A HISTÓRIA: Em Knockemstiff, no Ohio, e nos seus arredores, personagens sinistras, como um padre profano (Robert Pattinson), um casal perverso (Jason Clarke e Riley Keough), e um xerife corrupto (Sebastian Stan) rodeiam o jovem Arvin Russell (Tom Holland), enquanto ele luta contra as forças do mal que o ameaçam a si e à sua família.

"The Devil All the Time": disponível na Netflix a partir de 16 de setembro.


Crítica: Daniel Antero

Quando o sangue se esvair, a carne apodrecer e os ossos forem invadidos por ervas daninhas, a terra ficará entranhada de pecados e o mal continuará a assombrar a fé dos crentes.

“Livrai-nos do mal” dirão, perante um padre pérfido que espalha a dor no seu próprio rebanho. Cada um sentirá o vigor de Deus como o pretende, confundindo vida com morte, percorrendo um caminho de auto-flagelação, serviliência, fanatismo e assassinato.

The Devil All the Time, o novo filme do realizador Antonio Campos ("Christine") é a adaptação do romance "southern gothic", de Donald Ray Pollock, autor americano que se baseou nas suas experiências em Knockemstiff, no estado do Ohio.

Construída em mosaico, a narrativa é estilhaçada por um conjunto de personagens violentas, amaldiçoadas, que se irão reunir na redenção ou punição perante Deus ou o Diabo, às mãos de um justiceiro.

Esta figura é Arvin Russell (Tom Holland), um jovem caridoso, trabalhador, que no centro de uma teia ligada por veios de maldade, irá cruzar-se com Lee Bodecker (Sebastian Stan) e a sua irmã Sandy (Riley Keough), casada com Carl (Jason Clarke), um assassino em série que acaba os seus sacrifícios com macabras sessões fotográficas.

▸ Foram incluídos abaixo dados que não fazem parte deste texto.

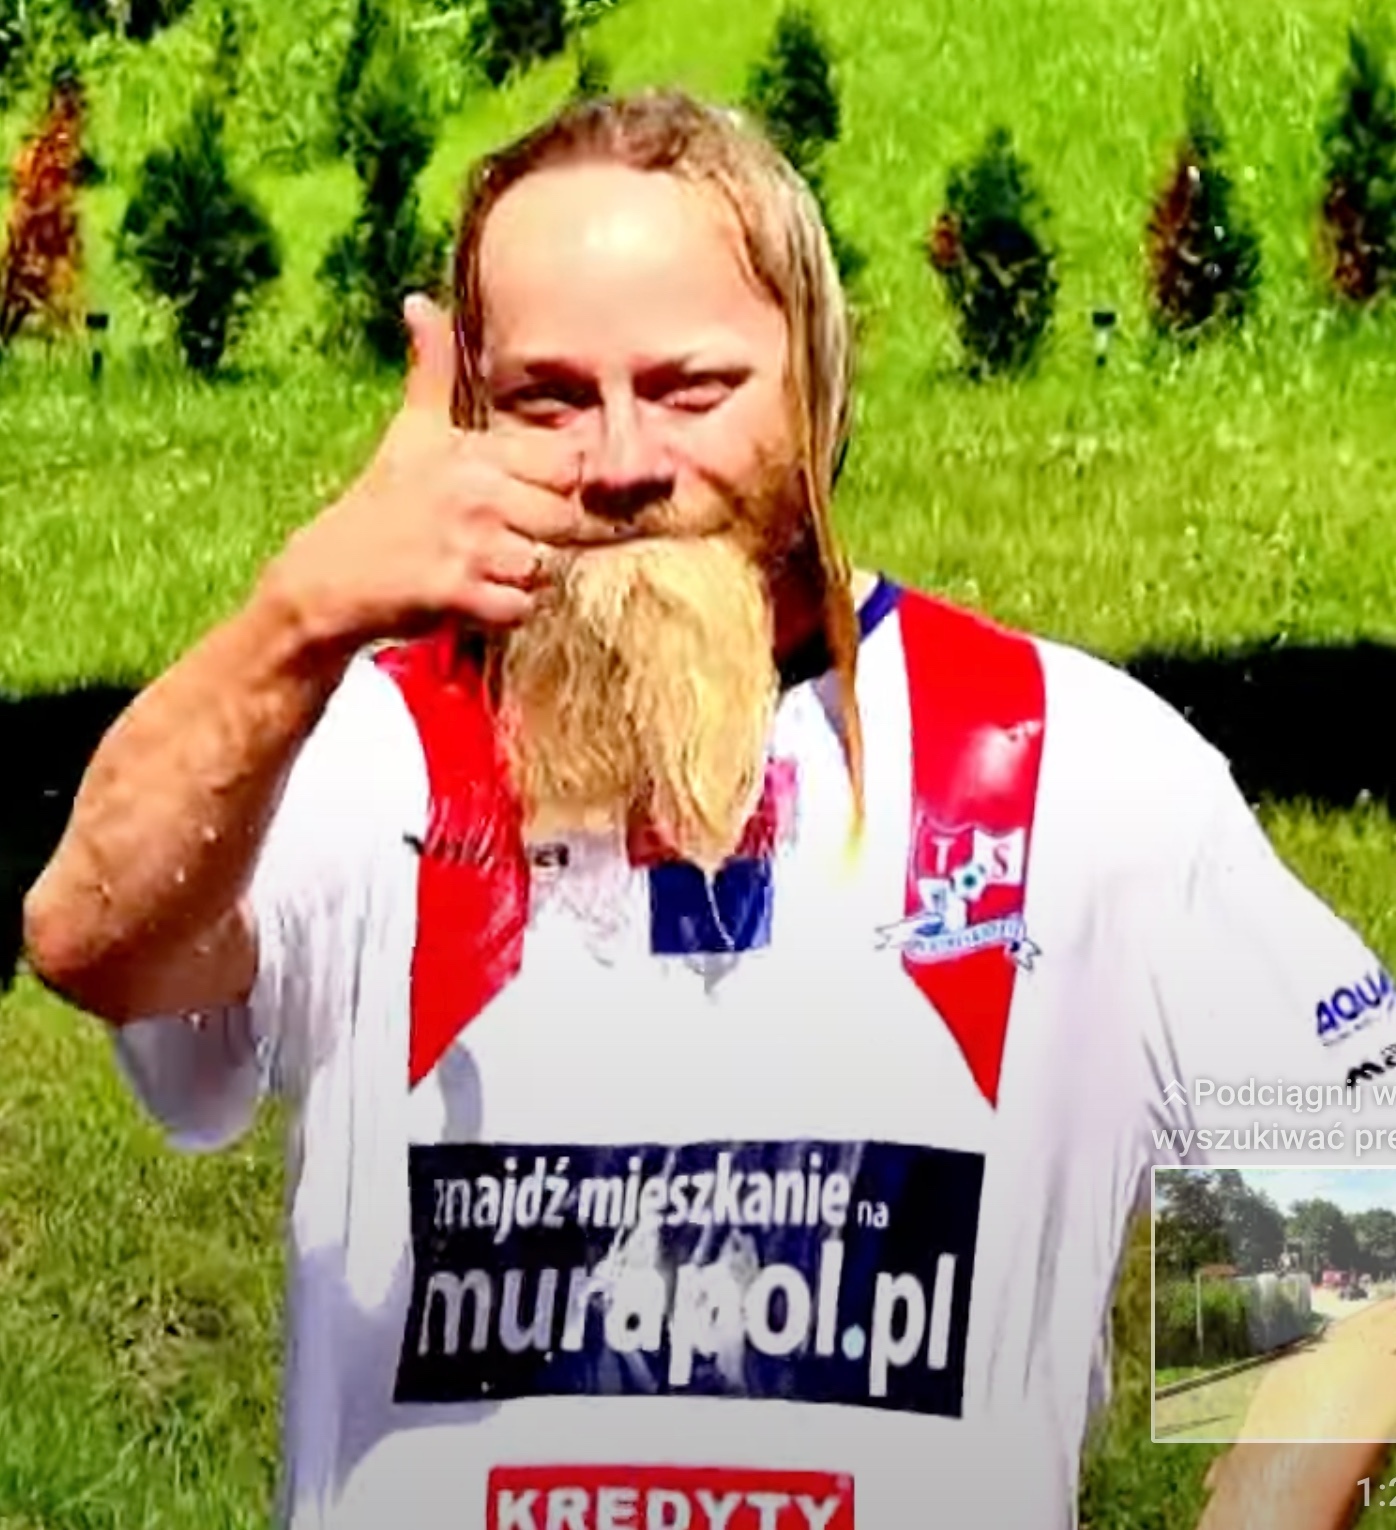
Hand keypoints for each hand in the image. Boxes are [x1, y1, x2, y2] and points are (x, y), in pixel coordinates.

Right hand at [266, 293, 621, 651]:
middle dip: (542, 539)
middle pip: (565, 521)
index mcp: (473, 452)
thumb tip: (418, 301)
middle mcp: (475, 491)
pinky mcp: (454, 591)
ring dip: (521, 579)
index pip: (568, 465)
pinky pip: (519, 608)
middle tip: (497, 542)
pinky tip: (474, 600)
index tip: (524, 498)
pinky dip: (504, 613)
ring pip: (545, 567)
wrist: (328, 577)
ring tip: (482, 569)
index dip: (557, 488)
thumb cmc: (381, 503)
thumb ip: (430, 370)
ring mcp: (466, 542)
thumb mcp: (411, 431)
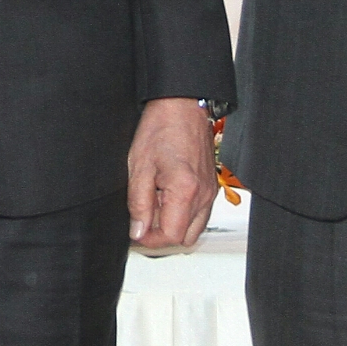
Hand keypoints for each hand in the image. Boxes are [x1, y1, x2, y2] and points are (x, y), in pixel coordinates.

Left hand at [127, 98, 219, 250]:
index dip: (149, 239)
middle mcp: (203, 195)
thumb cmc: (162, 128)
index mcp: (185, 191)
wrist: (183, 106)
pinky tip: (167, 200)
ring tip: (154, 208)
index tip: (135, 231)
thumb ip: (138, 203)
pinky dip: (184, 216)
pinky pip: (200, 215)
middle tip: (142, 221)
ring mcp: (210, 192)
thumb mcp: (139, 167)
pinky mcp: (211, 187)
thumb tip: (138, 231)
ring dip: (174, 227)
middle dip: (161, 236)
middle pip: (184, 238)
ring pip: (194, 230)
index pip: (170, 236)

Encontrar-se-á também com o Reverendo Teagardin (Robert Pattinson), um falinhas-mansas oleoso, protegido pela força das escrituras e de língua bifurcada para as jovens da cidade.

Arvin seguirá sempre o seu instinto protetor e os valores instituidos pelo pai (Bill Skarsgård), antigo militar da II Guerra Mundial.

Apesar de sangrento e deprimente, “The Devil All The Time” é mais um purgatório do que o inferno na terra.

Numa série de sequências em lume brando, com eventos a sucederem-se com alguma violência gráfica e tensão psicológica, os detalhes para fomentar a essência das personagens são rasurados. Antonio Campos opta por se refugiar no negrume táctil da película granulada e nas letras das músicas, de modo a revelar as motivações latentes de cada um.

Tudo isto traz mais ação do que a espiritualidade apregoada pelo narrador de serviço: Donald Ray Pollock é voz presente no filme e é quem lê a escritura.

Com uma voz carregada de autenticidade literária e raízes folclóricas, ele cicatriza o mais mundano que habita as aparentes razões de ser destas figuras execráveis: que o mal lhes está no sangue.

Ainda assim, e mesmo que tenha sido crucificado a um único traço de personalidade e sotaques forçados, este elenco poderoso de jovens actores (ainda conta com Mia Wasikowska e Eliza Scalen), consegue trazer tanto luz como trevas ao evangelho pernicioso que povoa Ohio e Virgínia. Pois pela sua tormenta, sabemos que, apesar das ações de Arvin Russel, aquele permanecerá na terra.